# [ТЕКСТ ДЛЯ ЧТЕНИЯ]
::::::::

Однако Швеция получает бюджетные излишки с долей государства 52,6 %. Если бы японцы могли смириться с налоговым бременем Швеции, тогда бы из года в год им нужно было бы получать большие бюджетные излишки и коэффициент задолженности резко бы снижался. Но японцы сделали другой социальный выбор. Так как их огромный бюджетный дефицит полностью покрывается за счет внутренних сбережений и при этом они даже достигают профицита доходно-расходного баланса, то распределение между налогами и долгами – только их собственное дело. Получается, что ни Швеция не является особо образцовой страной, ни Япония не является катастрофичной в плане долгов. Просто обе страны делают это по-разному, и облигации обеих стран охотно покупаются на рынках.
Проблематичными являются те страны, которые, несмотря на высокую долю налоговых поступлений или высокую долю участия государства, имеют существенные текущие дефициты и высокий коэффициент задолженности: доля налоговых поступлений во Франции лишь немного ниже, чем в Швеции, но доля расходов существенно выше. Одновременно текущие дефициты и уровень задолженности достаточно высокие. Сравнение Франции и Швеции совершенно ясно показывает: в Швеции действует процесс принятия решения политическим путем, во Франции этого нет. Для объемного государственного сектора доходы должны быть еще выше, чем они есть, или расходы должны быть ниже. При такой же государственной доле, как в Германии, Франция при высоком налоговом бремени имела бы очень солидные бюджетные излишки. Означает ли эта неспособность Франции структурировать свои внутренние политические решения всего лишь повод для большей немецкой «солидарности», к примеру, в рамках «трансфертного союза»? Нет! Почему Меркель должна платить за то, что Саркози не смог или не хотел политически урегулировать свои проблемы?
В подобном смысле можно рассмотреть все долговые проблемы каждого южного государства зоны евро: достаточно умеренного приведения в соответствие доли налоговых поступлений и доли государственных расходов в соответствующем конкретным приоритетам порядке для того, чтобы полностью ликвидировать структурные дефициты и тем самым также снизить на длительный срок долю государственного долга. Каждая в отдельности из необходимых для этого мер находится в пределах суверенной компетенции национальных государственных органов и законодательных органов. В этом плане ни для одной страны нет объективных ограничений действий, а есть только такие, которые заключаются в собственной политической неспособности. Таким образом, ни в одном случае нет объективной необходимости в оказании помощи, которая потребовала бы для их оздоровления финансовых влияний, гарантий или подобного. Лишь чрезвычайная сверхзадолженность Греции не может быть преодолена без банкротства или урезания долгов.

::::::::

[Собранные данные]
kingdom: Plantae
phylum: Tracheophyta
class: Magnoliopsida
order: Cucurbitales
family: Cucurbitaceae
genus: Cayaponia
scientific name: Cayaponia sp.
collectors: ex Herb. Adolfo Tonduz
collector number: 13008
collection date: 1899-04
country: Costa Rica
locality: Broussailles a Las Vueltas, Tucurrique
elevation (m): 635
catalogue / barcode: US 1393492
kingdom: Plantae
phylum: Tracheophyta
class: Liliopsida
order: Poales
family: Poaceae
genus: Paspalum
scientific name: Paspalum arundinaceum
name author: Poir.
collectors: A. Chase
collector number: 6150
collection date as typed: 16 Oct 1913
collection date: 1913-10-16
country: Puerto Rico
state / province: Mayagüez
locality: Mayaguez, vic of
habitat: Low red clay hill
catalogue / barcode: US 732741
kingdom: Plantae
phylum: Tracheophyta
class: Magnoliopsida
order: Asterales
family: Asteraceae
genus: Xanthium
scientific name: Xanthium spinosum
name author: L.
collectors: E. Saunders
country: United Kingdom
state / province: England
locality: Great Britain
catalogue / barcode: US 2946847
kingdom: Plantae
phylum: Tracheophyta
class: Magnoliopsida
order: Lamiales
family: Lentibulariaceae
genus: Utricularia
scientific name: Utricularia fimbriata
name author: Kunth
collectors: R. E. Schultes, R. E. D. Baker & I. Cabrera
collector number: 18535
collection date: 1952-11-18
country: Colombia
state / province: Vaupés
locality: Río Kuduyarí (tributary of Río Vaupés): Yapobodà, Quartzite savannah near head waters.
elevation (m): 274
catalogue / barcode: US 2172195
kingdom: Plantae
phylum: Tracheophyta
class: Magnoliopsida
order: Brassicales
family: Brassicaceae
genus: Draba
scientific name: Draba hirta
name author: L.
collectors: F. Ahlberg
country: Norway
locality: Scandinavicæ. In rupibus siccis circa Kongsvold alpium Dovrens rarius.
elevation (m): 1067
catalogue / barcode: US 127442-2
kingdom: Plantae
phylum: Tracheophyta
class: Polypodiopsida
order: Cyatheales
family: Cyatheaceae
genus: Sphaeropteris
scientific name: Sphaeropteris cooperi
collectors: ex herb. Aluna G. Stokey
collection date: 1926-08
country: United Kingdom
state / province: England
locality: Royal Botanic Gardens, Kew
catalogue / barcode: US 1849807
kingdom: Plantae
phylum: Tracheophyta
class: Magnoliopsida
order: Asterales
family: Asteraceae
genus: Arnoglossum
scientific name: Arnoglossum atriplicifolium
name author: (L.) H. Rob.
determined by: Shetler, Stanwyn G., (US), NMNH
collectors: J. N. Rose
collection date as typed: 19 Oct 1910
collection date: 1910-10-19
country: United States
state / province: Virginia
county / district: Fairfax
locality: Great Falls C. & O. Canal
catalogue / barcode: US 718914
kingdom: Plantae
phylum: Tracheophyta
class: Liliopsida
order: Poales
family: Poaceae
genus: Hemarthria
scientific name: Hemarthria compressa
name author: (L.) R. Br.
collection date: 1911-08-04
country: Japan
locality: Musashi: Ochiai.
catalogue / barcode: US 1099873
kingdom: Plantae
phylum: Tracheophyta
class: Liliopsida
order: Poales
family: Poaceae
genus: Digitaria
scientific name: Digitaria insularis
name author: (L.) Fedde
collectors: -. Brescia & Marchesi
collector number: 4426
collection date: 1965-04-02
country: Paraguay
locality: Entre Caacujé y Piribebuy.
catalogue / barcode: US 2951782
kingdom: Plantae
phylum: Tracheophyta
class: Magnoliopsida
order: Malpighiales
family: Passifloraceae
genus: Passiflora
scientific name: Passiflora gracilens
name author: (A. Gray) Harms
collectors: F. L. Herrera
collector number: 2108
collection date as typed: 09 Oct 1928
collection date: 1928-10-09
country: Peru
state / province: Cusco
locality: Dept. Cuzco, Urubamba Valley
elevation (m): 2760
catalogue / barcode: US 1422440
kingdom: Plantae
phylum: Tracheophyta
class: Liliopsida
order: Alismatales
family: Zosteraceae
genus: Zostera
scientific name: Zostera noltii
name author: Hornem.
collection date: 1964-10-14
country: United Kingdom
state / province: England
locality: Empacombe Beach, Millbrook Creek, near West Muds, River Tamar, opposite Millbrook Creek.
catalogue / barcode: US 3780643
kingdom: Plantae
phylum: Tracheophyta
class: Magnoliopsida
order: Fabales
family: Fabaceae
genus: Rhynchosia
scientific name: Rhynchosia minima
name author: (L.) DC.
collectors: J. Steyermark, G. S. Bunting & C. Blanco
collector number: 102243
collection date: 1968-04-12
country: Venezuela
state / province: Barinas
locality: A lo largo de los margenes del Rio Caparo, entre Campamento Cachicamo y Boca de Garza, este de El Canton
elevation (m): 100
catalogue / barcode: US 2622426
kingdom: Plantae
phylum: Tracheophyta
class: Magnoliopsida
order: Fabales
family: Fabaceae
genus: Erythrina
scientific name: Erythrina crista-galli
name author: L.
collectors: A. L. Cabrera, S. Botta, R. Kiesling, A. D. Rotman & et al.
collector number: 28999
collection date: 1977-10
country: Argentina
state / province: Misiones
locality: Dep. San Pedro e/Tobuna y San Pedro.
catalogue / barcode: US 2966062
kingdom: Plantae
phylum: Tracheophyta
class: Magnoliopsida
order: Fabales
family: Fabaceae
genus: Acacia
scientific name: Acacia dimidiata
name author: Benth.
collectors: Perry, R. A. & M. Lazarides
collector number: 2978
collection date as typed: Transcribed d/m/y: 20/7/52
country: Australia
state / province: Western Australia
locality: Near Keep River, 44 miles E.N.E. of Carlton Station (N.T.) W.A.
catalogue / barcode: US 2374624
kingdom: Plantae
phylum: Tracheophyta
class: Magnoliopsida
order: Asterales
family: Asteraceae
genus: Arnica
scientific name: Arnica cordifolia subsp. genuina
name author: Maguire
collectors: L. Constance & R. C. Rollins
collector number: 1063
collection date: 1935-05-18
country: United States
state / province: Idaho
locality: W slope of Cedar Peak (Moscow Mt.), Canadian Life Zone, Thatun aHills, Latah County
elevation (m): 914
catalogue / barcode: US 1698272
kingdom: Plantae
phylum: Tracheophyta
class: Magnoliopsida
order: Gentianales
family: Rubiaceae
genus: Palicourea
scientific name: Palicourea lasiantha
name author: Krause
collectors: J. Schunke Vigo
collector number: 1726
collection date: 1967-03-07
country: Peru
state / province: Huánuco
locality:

::::::::

# [ЗАДАНИЯ]
A) Какая доля государства у Швеции указана в тексте о государственных долгах?
B) Пожалуйста, повторите часть текста о государственных долгах, начиная со слов «Однако Швеция получает» и заканчивая словами «покупаются на рынках.».
Листинг для этой работы не понадобится.

# [ОТВЕТЫ]
A) 52,6 %.

B)
Однако Швеция получает бюджетные излишки с долей государства 52,6 %. Если бы японцы могли смириться с налоговым бременем Швеции, тогда бы из года в год им нужно было бы получать большие бюджетные излишки и коэффициент задолженности резко бы снижался. Но японцы сделали другой социальный выбор. Так как их огромный бюджетный дефицит полностью покрывается за счет внутренних сбережений и при этом они даже достигают профицита доходно-расходного баланса, то распределение между налогами и долгами – только их собственное дело. Получается, что ни Швеция не является особо образцовой страной, ни Япония не является катастрофичной в плане долгов. Просто обе страны делают это по-разному, и облигации обеих стран охотно покупаются на рынках.